_How to complete this task:_
Change every "single-story house" in the listing to "one-story home" and keep everything else as it is. Leave the pictures out of your answer.

[Spatial grounding data]
◇ ◇ ◇ ◇ ◇
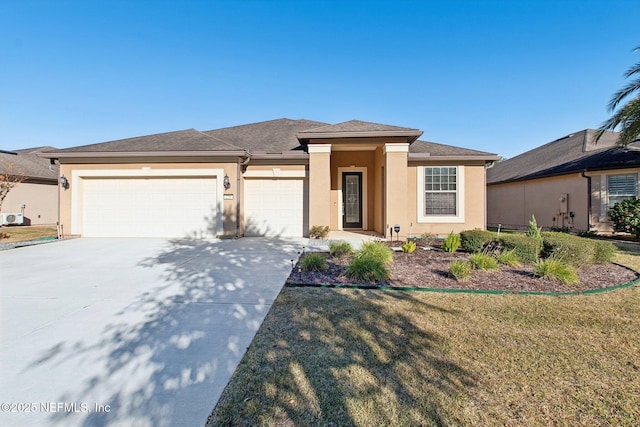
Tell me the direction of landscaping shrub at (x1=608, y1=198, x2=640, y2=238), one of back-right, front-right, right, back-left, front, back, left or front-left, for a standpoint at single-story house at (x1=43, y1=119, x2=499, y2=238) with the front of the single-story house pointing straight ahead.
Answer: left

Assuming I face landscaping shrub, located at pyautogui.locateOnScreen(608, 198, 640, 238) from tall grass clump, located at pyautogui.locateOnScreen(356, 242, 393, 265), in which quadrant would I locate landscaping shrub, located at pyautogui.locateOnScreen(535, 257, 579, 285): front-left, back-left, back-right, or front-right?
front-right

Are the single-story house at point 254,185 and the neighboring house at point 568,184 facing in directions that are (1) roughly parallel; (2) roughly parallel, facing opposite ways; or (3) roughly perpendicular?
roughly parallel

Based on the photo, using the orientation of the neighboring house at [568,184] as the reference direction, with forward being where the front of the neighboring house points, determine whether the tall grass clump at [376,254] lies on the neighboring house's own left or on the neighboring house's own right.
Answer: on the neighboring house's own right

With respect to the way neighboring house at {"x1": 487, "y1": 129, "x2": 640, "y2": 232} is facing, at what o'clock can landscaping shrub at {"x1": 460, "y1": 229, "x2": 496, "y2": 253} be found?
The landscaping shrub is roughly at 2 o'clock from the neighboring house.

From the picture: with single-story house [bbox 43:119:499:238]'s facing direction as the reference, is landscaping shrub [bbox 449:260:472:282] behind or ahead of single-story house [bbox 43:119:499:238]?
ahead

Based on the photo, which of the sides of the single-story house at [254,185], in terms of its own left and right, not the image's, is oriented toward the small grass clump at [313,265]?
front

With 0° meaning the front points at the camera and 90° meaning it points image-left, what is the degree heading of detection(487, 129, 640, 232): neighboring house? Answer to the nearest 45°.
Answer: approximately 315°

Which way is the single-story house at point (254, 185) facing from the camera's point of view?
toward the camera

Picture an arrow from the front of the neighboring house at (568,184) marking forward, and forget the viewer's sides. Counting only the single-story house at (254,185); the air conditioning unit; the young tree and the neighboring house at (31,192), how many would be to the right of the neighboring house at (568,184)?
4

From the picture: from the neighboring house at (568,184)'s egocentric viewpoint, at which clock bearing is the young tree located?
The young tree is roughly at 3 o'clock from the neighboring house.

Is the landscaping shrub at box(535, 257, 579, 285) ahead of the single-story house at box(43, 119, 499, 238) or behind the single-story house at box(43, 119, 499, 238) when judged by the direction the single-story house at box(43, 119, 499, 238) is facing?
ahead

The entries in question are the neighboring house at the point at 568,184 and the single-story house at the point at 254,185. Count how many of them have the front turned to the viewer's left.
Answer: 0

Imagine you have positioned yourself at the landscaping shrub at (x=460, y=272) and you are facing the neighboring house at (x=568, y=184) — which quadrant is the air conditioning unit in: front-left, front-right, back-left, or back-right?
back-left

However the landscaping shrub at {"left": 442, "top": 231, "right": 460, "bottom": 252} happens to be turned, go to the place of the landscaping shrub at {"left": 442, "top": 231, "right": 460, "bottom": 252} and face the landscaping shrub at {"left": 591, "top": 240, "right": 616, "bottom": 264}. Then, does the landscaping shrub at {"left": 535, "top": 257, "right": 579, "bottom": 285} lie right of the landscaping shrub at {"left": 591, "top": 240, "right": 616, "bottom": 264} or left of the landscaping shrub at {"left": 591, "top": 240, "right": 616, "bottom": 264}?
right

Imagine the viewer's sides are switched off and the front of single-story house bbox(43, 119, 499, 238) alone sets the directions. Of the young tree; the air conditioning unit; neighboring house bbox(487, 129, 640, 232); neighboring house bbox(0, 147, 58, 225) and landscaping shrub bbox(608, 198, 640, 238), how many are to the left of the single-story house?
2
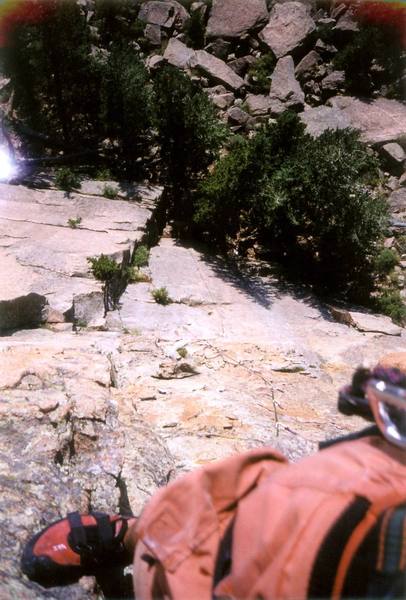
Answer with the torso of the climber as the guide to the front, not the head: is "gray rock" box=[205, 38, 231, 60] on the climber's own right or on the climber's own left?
◇ ◇ ◇ ◇ ◇
_Solution for this exercise:_
Tell me the direction of landscaping shrub at (x1=608, y1=198, x2=640, y2=238), one of back-right, front-right, right, back-left, front, back, left or front-left, for a standpoint at one-story home at (x1=43, y1=119, x2=499, y2=238) with the front of the one-story home pointing straight ahead.
Answer: left

Assuming I face landscaping shrub, located at pyautogui.locateOnScreen(608, 198, 640, 238) from tall grass clump, located at pyautogui.locateOnScreen(356, 242, 393, 265), in which quadrant would I locate landscaping shrub, located at pyautogui.locateOnScreen(535, 257, 579, 285): front-left, back-left, back-right, or front-right?
front-right

Are the one-story home at point 254,185 and the neighboring house at point 568,184 facing in directions that are (1) roughly parallel; (2) roughly parallel, facing opposite ways; or (3) roughly perpendicular?
roughly parallel

Based on the photo, using the orientation of the neighboring house at [568,184] as the reference direction, with forward being where the front of the neighboring house points, determine whether the tall grass clump at [376,254] lies on the neighboring house's own left or on the neighboring house's own right.
Answer: on the neighboring house's own right

With respect to the way neighboring house at {"x1": 487, "y1": 129, "x2": 640, "y2": 232} is facing, at what o'clock can landscaping shrub at {"x1": 460, "y1": 229, "x2": 496, "y2": 253} be found?
The landscaping shrub is roughly at 2 o'clock from the neighboring house.

From the picture: with one-story home [bbox 43:119:499:238]'s facing direction as the reference, is landscaping shrub [bbox 449:260:472:282] behind or ahead of one-story home [bbox 43:119:499:238]?
ahead

Based on the photo, which of the sides of the one-story home at [254,185], in terms of its own left and right, not the image's, is oriented toward the small grass clump at [313,265]?
front

With 0° meaning the front points at the camera and 90° meaning it points image-left, what is the degree heading of detection(487, 129, 640, 232): neighboring house? Answer to the nearest 45°.
Answer: approximately 315°

Which way is the one-story home at point (254, 185) facing from the camera's point of view?
toward the camera

Picture an arrow from the front of the neighboring house at (568,184) marking forward, and forget the viewer's sides. Counting only the one-story home at (254,185); the air conditioning unit; the young tree and the neighboring house at (31,192), how many would be to the right of the neighboring house at (568,184)?
4

From the picture: from the neighboring house at (568,184)'s egocentric viewpoint, at which clock bearing is the young tree located?
The young tree is roughly at 3 o'clock from the neighboring house.

Is the landscaping shrub at box(535, 257, 579, 285) ahead of the one-story home at box(43, 119, 499, 238) or behind the one-story home at box(43, 119, 499, 238) when judged by the direction the one-story home at box(43, 119, 499, 238) is facing?
ahead

The entries in question are the neighboring house at the point at 568,184 and the one-story home at the point at 254,185. Count how many of them have the front turned to the viewer's left.
Answer: 0

Imagine you have positioned yourself at the landscaping shrub at (x=460, y=272) and you are facing the neighboring house at (x=568, y=184) — which quadrant is the air conditioning unit in: front-left, front-right, back-left, or back-right?
back-left

However the landscaping shrub at {"left": 442, "top": 231, "right": 460, "bottom": 252} happens to be turned, go to the place of the landscaping shrub at {"left": 442, "top": 231, "right": 460, "bottom": 252} and face the landscaping shrub at {"left": 591, "top": 240, "right": 616, "bottom": 264}. Then, does the landscaping shrub at {"left": 535, "top": 257, "right": 579, "bottom": 285} lie right of the landscaping shrub at {"left": 591, "top": 240, "right": 616, "bottom": 264} or left of the landscaping shrub at {"left": 591, "top": 240, "right": 616, "bottom": 264}?
right

Imagine the viewer's sides are switched off and the front of one-story home bbox(43, 119, 499, 238) alone sets the directions. Of the young tree; the air conditioning unit; neighboring house bbox(487, 129, 640, 232); neighboring house bbox(0, 147, 58, 225) and landscaping shrub bbox(608, 198, 640, 238), how many are to the left of the one-story home?
2
Answer with the torso of the climber as the guide to the front, not the head: is "gray rock" box=[205, 38, 231, 60] on the climber's own right or on the climber's own left?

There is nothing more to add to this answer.